By Miguel Angelo Magbag
The polio outbreak in the Philippines that began in September 2019 has been stamped out, the World Health Organization (WHO) and the United Nations Children’s Fund (Unicef) said Friday.
Polio was declared eradicated on June 3 because it has not been detected in a child or in the environment in the past six months, the two agencies said.
Despite the challenges of the ongoing COVID-19 pandemic, the Philippines was able to manage and stop polio with information drives, prevention, and training, they said.
“This is a major win for public health and is an excellent example of what collective efforts can attain, even in the midst of the COVID-19 pandemic,” said Rabindra Abeyasinghe, the WHO representative in the Philippines.
Oyunsaikhan Dendevnorov, the country representative for Unicef, said the agency “celebrates all the vaccine champions and partners who made this possible.”
“We must keep the momentum and accelerate routine immunization and safeguard essential child health services while rolling out COVID-19 vaccines for priority groups,” she said.
After two decades of being polio-free, the Philippines confirmed 17 cases of the viral disease, but none of these cases led to death.

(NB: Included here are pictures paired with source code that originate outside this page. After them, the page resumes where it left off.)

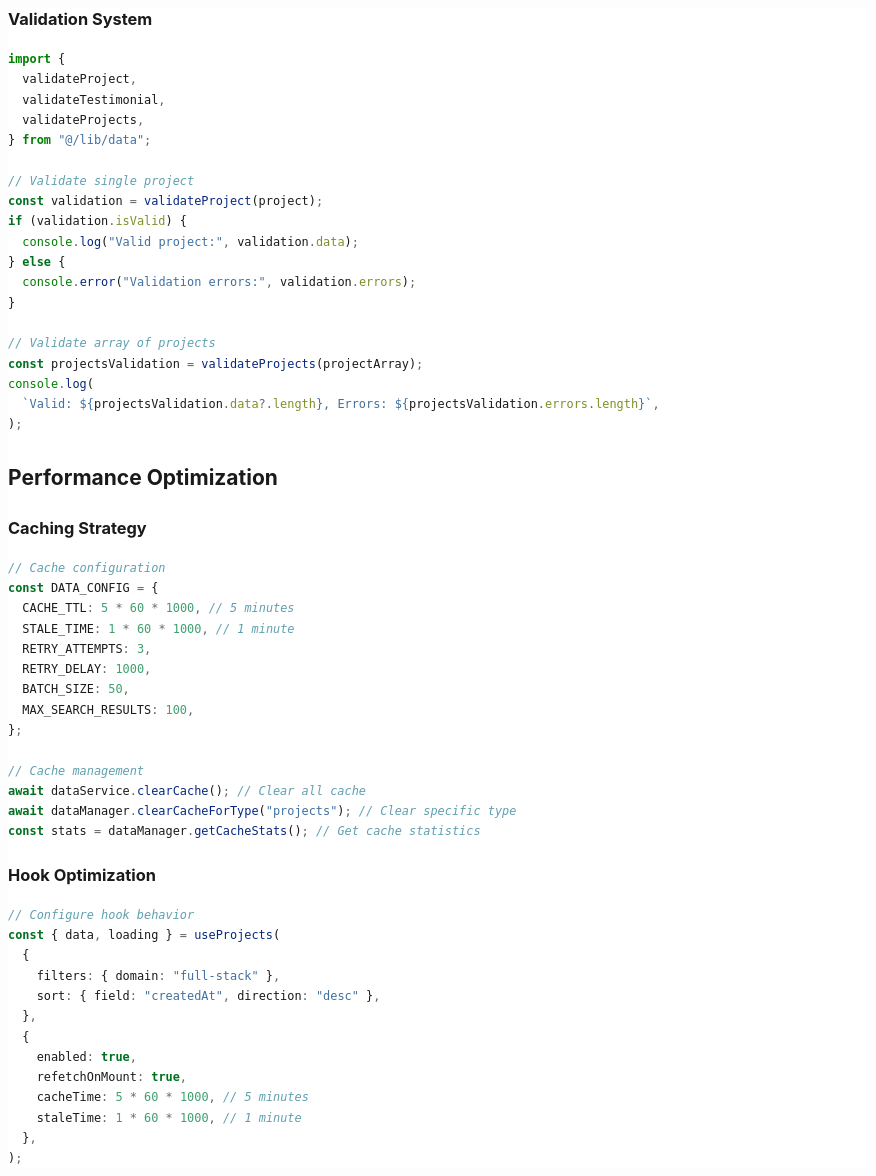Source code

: ### Validation System

```typescript
import {
  validateProject,
  validateTestimonial,
  validateProjects,
} from "@/lib/data";

// Validate single project
const validation = validateProject(project);
if (validation.isValid) {
  console.log("Valid project:", validation.data);
} else {
  console.error("Validation errors:", validation.errors);
}

// Validate array of projects
const projectsValidation = validateProjects(projectArray);
console.log(
  `Valid: ${projectsValidation.data?.length}, Errors: ${projectsValidation.errors.length}`,
);
```

## Performance Optimization

### Caching Strategy

```typescript
// Cache configuration
const DATA_CONFIG = {
  CACHE_TTL: 5 * 60 * 1000, // 5 minutes
  STALE_TIME: 1 * 60 * 1000, // 1 minute
  RETRY_ATTEMPTS: 3,
  RETRY_DELAY: 1000,
  BATCH_SIZE: 50,
  MAX_SEARCH_RESULTS: 100,
};

// Cache management
await dataService.clearCache(); // Clear all cache
await dataManager.clearCacheForType("projects"); // Clear specific type
const stats = dataManager.getCacheStats(); // Get cache statistics
```

### Hook Optimization

```typescript
// Configure hook behavior
const { data, loading } = useProjects(
  {
    filters: { domain: "full-stack" },
    sort: { field: "createdAt", direction: "desc" },
  },
  {
    enabled: true,
    refetchOnMount: true,
    cacheTime: 5 * 60 * 1000, // 5 minutes
    staleTime: 1 * 60 * 1000, // 1 minute
  },
);
```
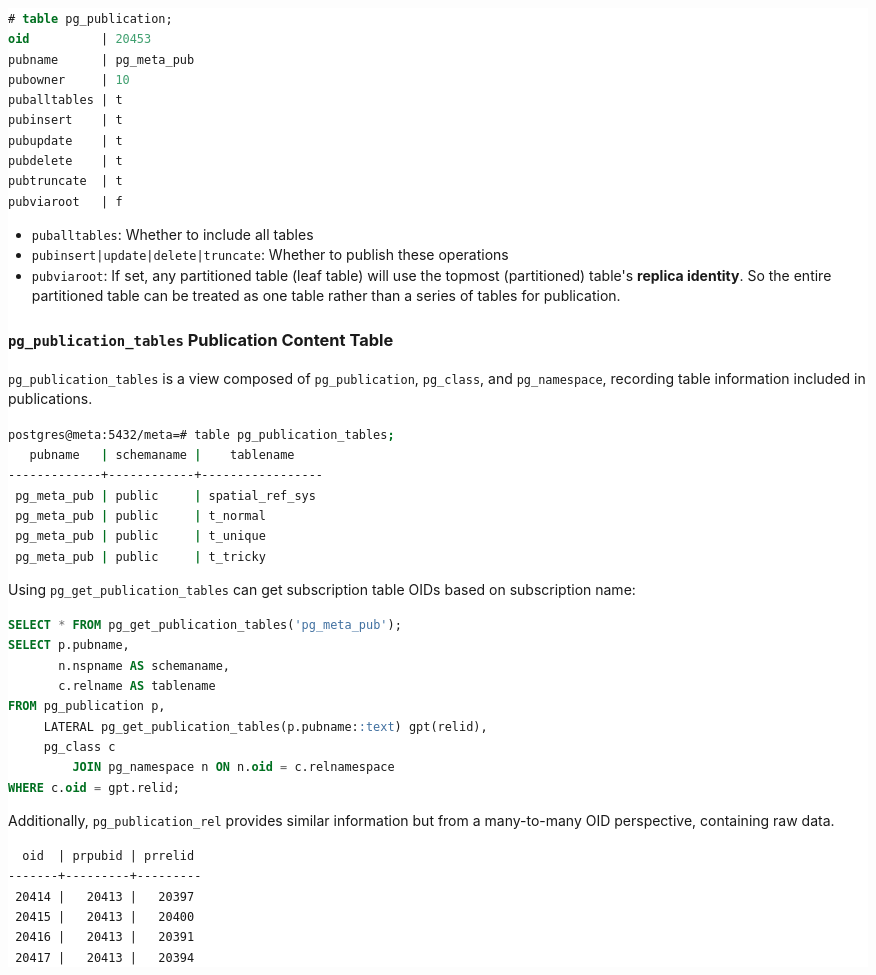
 ```sql
# table pg_publication;
oid          | 20453
pubname      | pg_meta_pub
pubowner     | 10
puballtables | t
pubinsert    | t
pubupdate    | t
pubdelete    | t
pubtruncate  | t
pubviaroot   | f
```

* `puballtables`: Whether to include all tables
* `pubinsert|update|delete|truncate`: Whether to publish these operations
* `pubviaroot`: If set, any partitioned table (leaf table) will use the topmost (partitioned) table's **replica identity**. So the entire partitioned table can be treated as one table rather than a series of tables for publication.

###  `pg_publication_tables` Publication Content Table

`pg_publication_tables` is a view composed of `pg_publication`, `pg_class`, and `pg_namespace`, recording table information included in publications.

```bash
postgres@meta:5432/meta=# table pg_publication_tables;
   pubname   | schemaname |    tablename
-------------+------------+-----------------
 pg_meta_pub | public     | spatial_ref_sys
 pg_meta_pub | public     | t_normal
 pg_meta_pub | public     | t_unique
 pg_meta_pub | public     | t_tricky
```

Using `pg_get_publication_tables` can get subscription table OIDs based on subscription name:

```sql
SELECT * FROM pg_get_publication_tables('pg_meta_pub');
SELECT p.pubname,
       n.nspname AS schemaname,
       c.relname AS tablename
FROM pg_publication p,
     LATERAL pg_get_publication_tables(p.pubname::text) gpt(relid),
     pg_class c
         JOIN pg_namespace n ON n.oid = c.relnamespace
WHERE c.oid = gpt.relid;
```

Additionally, `pg_publication_rel` provides similar information but from a many-to-many OID perspective, containing raw data.

```
  oid  | prpubid | prrelid
-------+---------+---------
 20414 |   20413 |   20397
 20415 |   20413 |   20400
 20416 |   20413 |   20391
 20417 |   20413 |   20394
```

The WHO said polio is a highly infectious viral disease that mostly affects children younger than the age of 5. The virus is transmitted from person to person mainly through the faecal-oral route or contaminated water or food.
Health Secretary Francisco Duque cautioned that polio could return if heightened surveillance is not maintained.
“This victory of ours is not permanent. It still depends on local governments and the DOH to strengthen surveillance efforts,” he said in Filipino in an interview with radio dzBB.
Duque also called on parents to get their children inoculated against diseases like polio, stressing that vaccines have been tried and tested to be safe and effective.